After four months of no action due to the coronavirus, cricket made its comeback this week. England and West Indies squared off in a long and enduring test match.

For the first time, international cricket took a stance against institutional racism as players and coaches went down on one knee as a sign of respect and tribute to the Black Lives Matter movement.

Moments before the first ball was bowled at the empty stadium, everyone on the field and around the field knelt and rose a fist in support of the movement. A Black Lives Matter logo was printed on the collar of the test shirts worn by players for both teams.

There was also a moment of silence in honor of those who have lost their lives due to the coronavirus and the loss of West Indies great Everton Weekes, who passed away on July 1. The West Indies squad has said that the Black Lives Matter movement has been a source of motivation for everyone.

The matches are being played with daily health checkups for everyone on the ground. Players are not allowed to use saliva to polish the ball to gain reverse-swing, and umpires are not officiating.

Currently live, England is leading the first test match by 170 runs against West Indies.

Holding Talks About Racism

Prior to the match, Jamaican cricket commentator and former West Indies cricketer Michael Holding stole the show as he spoke about racism that he experienced during his career.

“Racism is taught. No one is born racist,” he said. “The environment in which you grow, the society in which you live, encourages, and teaches racism.”

He went on to explain that he was never taught anything good about black people and the irony that Jesus Christ is white and blonde with blue eyes, which is seen as the most ideal and perfect human.

“History is written by the conqueror, not those who are conquered,” Holding said. “History is written by the people who do the harm, not by the people who get harmed.”
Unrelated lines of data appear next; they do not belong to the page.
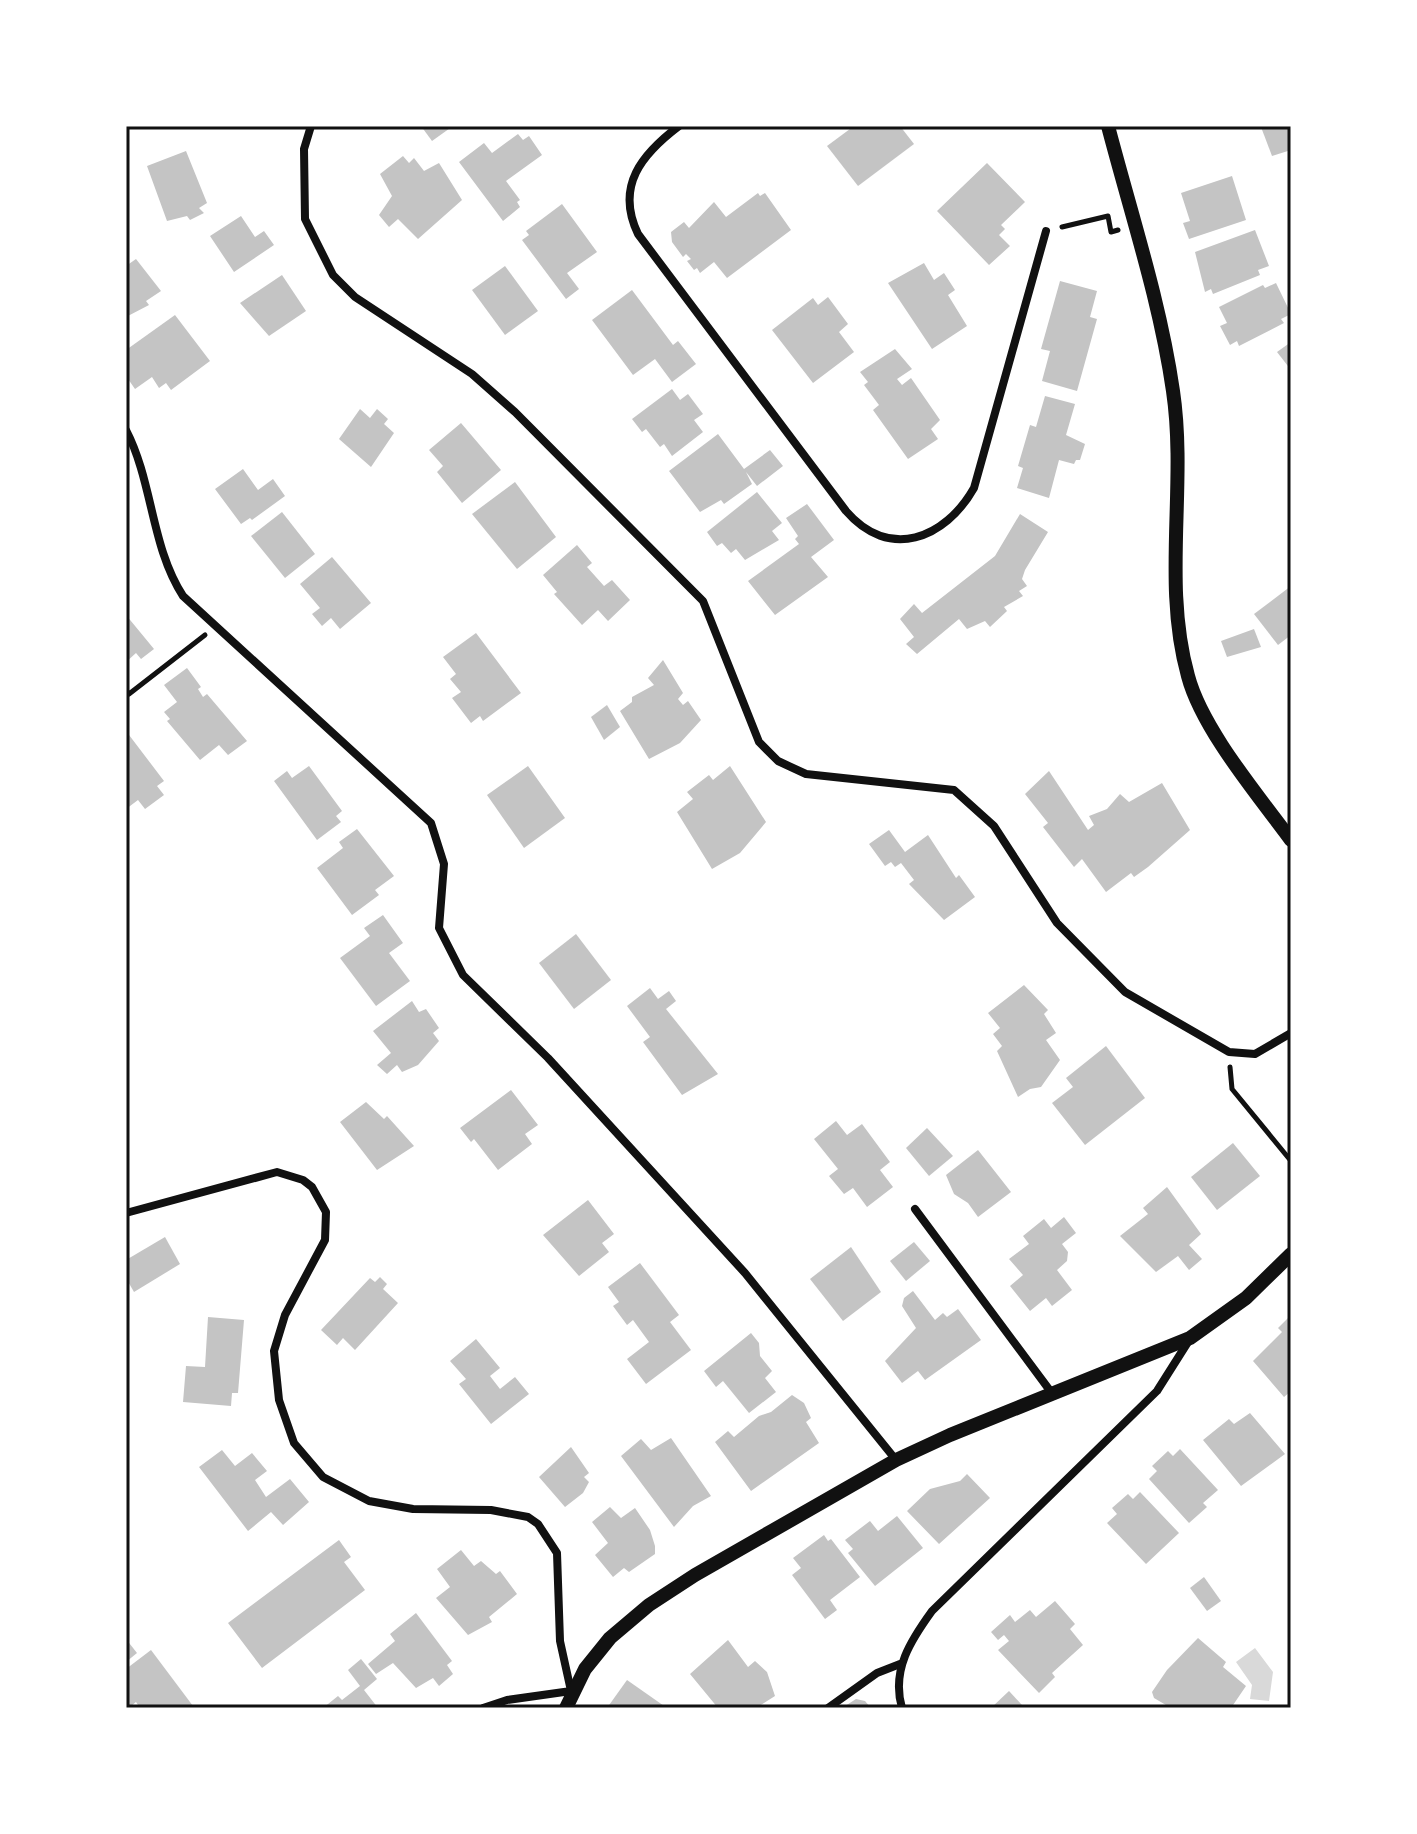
<svg xmlns="http://www.w3.org/2000/svg" width="1417" height="1834" font-family="Montserrat,sans-serif">
<style>
.water{fill:#d9d9d9}
.building{fill:#c4c4c4}
.lines{fill:none;stroke-linecap:round;stroke-linejoin:round}
.path{stroke:#111;stroke-width:5}
.minor{stroke:#111;stroke-width:8}
.tertiary{stroke:#111;stroke-width:14}
.neatline{fill:none;stroke:#111;stroke-width:3}
</style>
<rect width="100%" height="100%" fill="#fff"/>
<!-- water -->
<polygon class="water" points="1255,1648 1273,1672 1269,1701 1250,1699 1252,1685 1236,1662"/>
<!-- building -->
<g class="building">
<polygon points="421,126 453,126 432,141"/>
<polygon points="854,126 900,126 914,144 858,186 827,146"/>
<polygon points="1289,126 1291,150 1272,156 1261,127"/>
<polygon points="518,134 523,140 529,136 542,155 506,181 520,200 517,202 520,207 503,221 459,162 484,143 492,153"/>
<polygon points="186,151 207,203 199,208 204,213 190,220 187,216 167,221 147,166"/>
<polygon points="403,156 409,163 414,158 424,171 439,163 462,200 418,239 398,219 389,227 379,215 392,196 380,174"/>
<polygon points="987,163 1025,202 1001,225 1005,229 999,235 1010,246 989,265 937,211"/>
<polygon points="1232,176 1246,220 1189,239 1183,223 1190,221 1181,193"/>
<polygon points="758,193 760,196 765,193 791,230 727,278 714,262 700,273 697,268 694,270 687,261 691,259 686,254 683,257 672,242 671,232 684,222 689,228 714,202 726,217"/>
<polygon points="562,204 597,252 567,273 579,289 566,299 522,240 529,235 526,231"/>
<polygon points="241,216 255,237 264,231 274,245 234,272 210,236"/>
<polygon points="1255,230 1269,266 1258,270 1260,275 1213,294 1211,289 1205,292 1195,252"/>
<polygon points="136,259 161,291 146,301 149,305 126,317 126,266"/>
<polygon points="924,263 934,280 944,273 955,290 948,295 967,326 932,349 888,283"/>
<polygon points="505,266 538,311 505,335 472,290"/>
<polygon points="282,275 306,311 269,336 240,303"/>
<polygon points="1060,281 1097,291 1090,317 1097,319 1077,391 1042,381 1050,351 1041,349"/>
<polygon points="1276,283 1291,314 1281,319 1284,323 1239,346 1237,341 1230,345 1220,326 1227,323 1219,307 1263,285 1265,288"/>
<polygon points="632,290 673,345 678,341 696,364 672,382 655,359 633,375 592,320"/>
<polygon points="828,297 848,324 839,332 854,352 813,383 772,330 813,298 818,305"/>
<polygon points="175,315 210,361 171,390 166,383 159,388 152,377 135,389 126,376 126,350"/>
<polygon points="1291,342 1291,370 1277,352"/>
<polygon points="895,349 912,369 897,379 902,385 911,378 940,420 931,429 938,439 908,459 873,410 879,405 864,385 868,382 860,372"/>
<polygon points="672,389 680,400 688,394 703,414 694,420 703,432 672,456 664,444 660,447 646,429 642,432 632,419"/>
<polygon points="1045,396 1075,404 1066,435 1085,444 1080,460 1076,460 1074,464 1059,460 1049,498 1017,488 1023,468 1018,466 1030,425 1036,427"/>
<polygon points="360,409 370,418 377,409 388,419 384,424 394,433 371,467 339,439"/>
<polygon points="461,423 501,470 462,503 437,472 443,466 429,450"/>
<polygon points="718,434 744,469 770,450 783,466 757,486 746,472 752,484 724,504 721,500 700,512 669,471"/>
<polygon points="243,469 258,490 273,479 285,496 252,520 250,518 241,524 215,489"/>
<polygon points="515,482 556,537 517,569 472,514"/>
<polygon points="757,492 782,523 772,531 779,540 745,560 736,549 731,553 722,543 717,546 707,532"/>
<polygon points="807,504 834,540 811,557 828,577 775,615 748,581 799,544 795,539 798,536 786,518"/>
<polygon points="282,512 315,554 285,578 251,536"/>
<polygon points="1020,514 1048,532 1025,570 1022,579 1027,586 1019,591 1023,596 1004,607 1007,611 990,627 985,621 967,629 959,619 917,654 906,644 914,637 900,619 914,604 922,613 995,556"/>
<polygon points="577,545 592,563 587,567 604,586 612,580 630,600 608,621 598,610 582,625 554,594 557,592 543,575"/>
<polygon points="332,557 371,603 340,629 331,618 322,626 312,614 320,608 300,584"/>
<polygon points="1291,586 1291,635 1278,645 1254,614"/>
<polygon points="126,615 154,649 141,659 136,653 126,662"/>
<polygon points="1254,629 1261,647 1227,657 1221,641"/>
<polygon points="476,633 521,693 483,721 480,716 471,723 452,698 461,692 450,679 456,674 443,657"/>
<polygon points="663,660 683,693 678,699 683,705 688,701 701,720 680,743 649,759 620,711 632,702 632,697 654,685 648,678"/>
<polygon points="187,668 201,687 198,689 203,697 207,694 247,741 228,755 219,745 200,760 167,721 170,719 164,712 177,702 164,685"/>
<polygon points="607,705 620,727 604,740 591,717"/>
<polygon points="126,731 164,781 157,786 164,795 145,809 138,800 126,809"/>
<polygon points="309,766 342,811 336,816 341,822 317,840 274,781 287,771 292,778"/>
<polygon points="528,766 565,818 524,848 487,795"/>
<polygon points="730,766 766,822 740,853 712,869 677,812 693,799 687,792 709,775 713,780"/>
<polygon points="1049,771 1088,830 1094,825 1089,816 1107,809 1120,794 1129,802 1162,783 1190,830 1148,867 1134,877 1131,873 1106,892 1082,859 1074,867 1043,827 1048,823 1025,794"/>
<polygon points="357,829 394,876 375,890 379,895 352,915 317,868 343,848 339,842"/>
<polygon points="889,830 905,852 928,835 956,878 959,875 975,897 944,920 909,884 914,880 901,863 895,867 891,862 885,866 869,844"/>
<polygon points="383,915 403,943 389,953 410,981 376,1006 340,958 370,936 364,928"/>
<polygon points="576,934 611,980 574,1009 539,963"/>
<polygon points="1024,985 1048,1010 1044,1014 1056,1033 1046,1040 1060,1060 1041,1087 1030,1089 1018,1097 997,1051 1002,1046 993,1034 1000,1028 988,1013"/>
<polygon points="650,988 658,999 669,991 676,1001 666,1009 718,1074 682,1095 643,1042 650,1037 627,1006"/>
<polygon points="412,1001 419,1012 426,1009 439,1028 433,1033 439,1041 418,1065 402,1072 397,1065 387,1074 377,1065 391,1053 373,1031"/>
<polygon points="1106,1046 1145,1098 1085,1145 1052,1103 1073,1087 1066,1078"/>
<polygon points="511,1090 538,1125 525,1134 532,1144 498,1170 474,1139 471,1142 460,1128"/>
<polygon points="366,1102 384,1119 387,1116 414,1146 377,1170 340,1122"/>
<polygon points="836,1121 847,1135 862,1124 890,1162 880,1170 893,1187 867,1207 853,1188 844,1194 829,1176 838,1169 814,1139"/>
<polygon points="927,1128 953,1156 929,1176 906,1148"/>
<polygon points="1233,1143 1260,1176 1217,1210 1191,1177"/>
<polygon points="978,1150 1011,1192 978,1217 968,1203 954,1194 946,1175"/>
<polygon points="1167,1187 1201,1234 1189,1245 1202,1259 1189,1270 1178,1256 1156,1272 1120,1236 1148,1214 1143,1208"/>
<polygon points="588,1200 614,1234 602,1243 609,1252 579,1276 543,1235"/>
<polygon points="1064,1217 1076,1233 1062,1244 1068,1252 1067,1261 1057,1270 1072,1290 1052,1306 1046,1298 1030,1311 1010,1286 1023,1275 1009,1259 1029,1244 1023,1236 1044,1219 1051,1228"/>
<polygon points="165,1237 180,1264 134,1292 126,1278 126,1260"/>
<polygon points="914,1242 930,1261 906,1281 890,1261"/>
<polygon points="851,1247 881,1292 843,1321 810,1279"/>
<polygon points="640,1263 679,1315 670,1322 691,1350 646,1384 627,1359 649,1342 633,1320 627,1325 613,1306 619,1302 608,1287"/>
<polygon points="380,1277 387,1284 383,1289 398,1303 355,1350 343,1338 337,1345 321,1330 370,1278 375,1282"/>
<polygon points="913,1291 935,1320 943,1313 947,1317 958,1309 981,1340 925,1380 918,1371 902,1383 885,1361 916,1328 902,1306 904,1298"/>
<polygon points="208,1317 244,1320 238,1393 232,1393 231,1406 183,1402 186,1366 205,1367"/>
<polygon points="1289,1317 1291,1391 1284,1397 1253,1361 1282,1332 1278,1328"/>
<polygon points="751,1333 759,1343 760,1356 772,1371 765,1378 776,1392 749,1413 723,1381 716,1387 704,1371"/>
<polygon points="476,1339 500,1368 490,1376 500,1389 515,1377 529,1394 491,1424 459,1384 466,1379 450,1361"/>
<polygon points="792,1395 804,1403 811,1418 806,1422 819,1443 751,1491 715,1442 728,1431 734,1437 759,1416 771,1412"/>
<polygon points="1250,1413 1285,1454 1241,1486 1203,1440 1229,1419 1234,1424"/>
<polygon points="671,1438 711,1496 693,1506 674,1527 621,1456 641,1439 651,1450"/>
<polygon points="571,1447 589,1473 584,1477 589,1482 583,1493 565,1507 539,1477"/>
<polygon points="1180,1449 1218,1490 1203,1503 1207,1507 1189,1523 1149,1479 1157,1471 1152,1466 1168,1451 1173,1456"/>
<polygon points="222,1450 235,1466 252,1453 267,1471 255,1480 266,1497 290,1479 309,1502 283,1525 271,1512 248,1531 199,1467"/>
<polygon points="967,1474 990,1498 939,1544 907,1511 930,1489 960,1481"/>
<polygon points="1140,1492 1179,1533 1146,1564 1107,1523 1117,1514 1112,1508 1128,1494 1133,1499"/>
<polygon points="610,1507 621,1518 635,1508 650,1530 655,1546 655,1554 629,1572 624,1568 613,1577 595,1555 608,1543 592,1522"/>
<polygon points="897,1516 923,1548 875,1586 848,1553 853,1549 845,1540 870,1521 878,1531"/>
<polygon points="824,1535 828,1541 831,1539 860,1577 830,1600 837,1610 825,1619 792,1575 801,1568 793,1558"/>
<polygon points="339,1540 351,1557 344,1562 365,1590 262,1668 228,1623"/>
<polygon points="461,1550 474,1566 481,1561 496,1574 500,1571 517,1594 489,1617 492,1622 468,1635 436,1598 450,1587 437,1569"/>
<polygon points="1204,1577 1221,1601 1207,1611 1190,1588"/>
<polygon points="1055,1601 1075,1624 1070,1629 1083,1645 1052,1673 1055,1677 1039,1693 998,1650 1009,1641 1004,1635 998,1640 991,1632 1010,1615 1015,1622 1030,1610 1036,1617"/>
<polygon points="416,1613 452,1661 447,1665 453,1674 439,1686 433,1678 416,1688 393,1663 376,1674 368,1664 395,1641 390,1634"/>
<polygon points="1198,1638 1226,1662 1223,1667 1246,1686 1231,1708 1171,1708 1154,1698 1152,1692 1167,1670"/>
<polygon points="126,1639 137,1653 126,1662"/>
<polygon points="728,1640 748,1667 755,1661 767,1672 775,1696 756,1708 718,1708 690,1674"/>
<polygon points="151,1650 193,1706 190,1708 140,1708 136,1702 130,1707 126,1702 126,1669"/>
<polygon points="361,1659 377,1679 364,1690 378,1708 323,1708 338,1696 342,1700 360,1686 348,1670"/>
<polygon points="627,1680 667,1708 607,1708"/>
<polygon points="1009,1691 1022,1705 991,1708"/>
<polygon points="856,1699 865,1701 871,1708 842,1708"/>
</g>
<g class="lines">
<!-- path -->
<g class="path">
<polyline points="1062,227 1108,216 1111,232 1118,230"/>
<polyline points="126,690 129,694 205,635"/>
<polyline points="1230,1067 1232,1089 1291,1161"/>
</g>
<!-- minor -->
<g class="minor">
<polyline points="311,126 304,149 305,219 333,275 355,297 472,374 515,412 703,601 759,742 778,761 806,774 954,790 994,826 1057,923 1125,992 1229,1052 1255,1054 1291,1033"/>
<path d="M679,126c-37,28 -64,60 -41,108l208,277c43,50 99,28 128,-23l72,-257"/>
<path d="M126,430c27,52 25,117 57,166l248,227 13,41 -5,64 24,47 85,83 197,215 151,187"/>
<polyline points="915,1209 1051,1392"/>
<polyline points="126,1213 277,1172 303,1180 312,1187 326,1212 325,1240 285,1315 274,1351 279,1400 294,1443 323,1477 369,1501 413,1509 491,1510 528,1517 538,1524 557,1553 560,1641 571,1691 507,1700 483,1708"/>
<polyline points="828,1708 877,1673 900,1664"/>
<path d="M902,1708c-11,-38 9,-68 30,-97l225,-220 31,-49"/>
</g>
<!-- tertiary -->
<g class="tertiary">
<path d="M1108,126c23,88 52,175 65,265 14,95 -11,192 15,285 14,53 70,119 103,164"/>
<polyline points="566,1708 585,1669 610,1638 649,1605 695,1575 896,1460 950,1435 1190,1338 1246,1298 1291,1254"/>
</g>
</g>
<!-- border -->
<rect width="1417" height="1834" fill="none" stroke="#ffffff" stroke-width="256"/>
<rect x="128" y="128" width="1161" height="1578" class="neatline"/>
</svg>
He believes that we need to go back and teach both sides of history and educate the entire human race. Only then can we stop racism.

Protests in Cricket

Although there have been cases of possibility to fight against prejudice and injustice in cricket, the sport always steered clear of getting politically linked when it came to solidarity and protest. The worst form of protest that was done in cricket was when cricketers and officials boycotted to host a country in home series.

For instance, the Board of Control for Cricket in India banned Pakistan from touring India in the aftermath of the terror attack in Mumbai in November. Also, the English team refusing to tour Zimbabwe as a means of protesting against the actions of dictator Robert Mugabe.

Players have worn black armbands to mourn the demise of a former cricketer or loved one. Englishman Moeen Ali was banned from wearing a wristband that read “Save Gaza” and “Free Palestine” because it seemed political.

English and West Indies players taking a knee in solidarity of the Black Lives Matter is meaningful to so many people around the world and can show cricket fans the importance of taking a stand.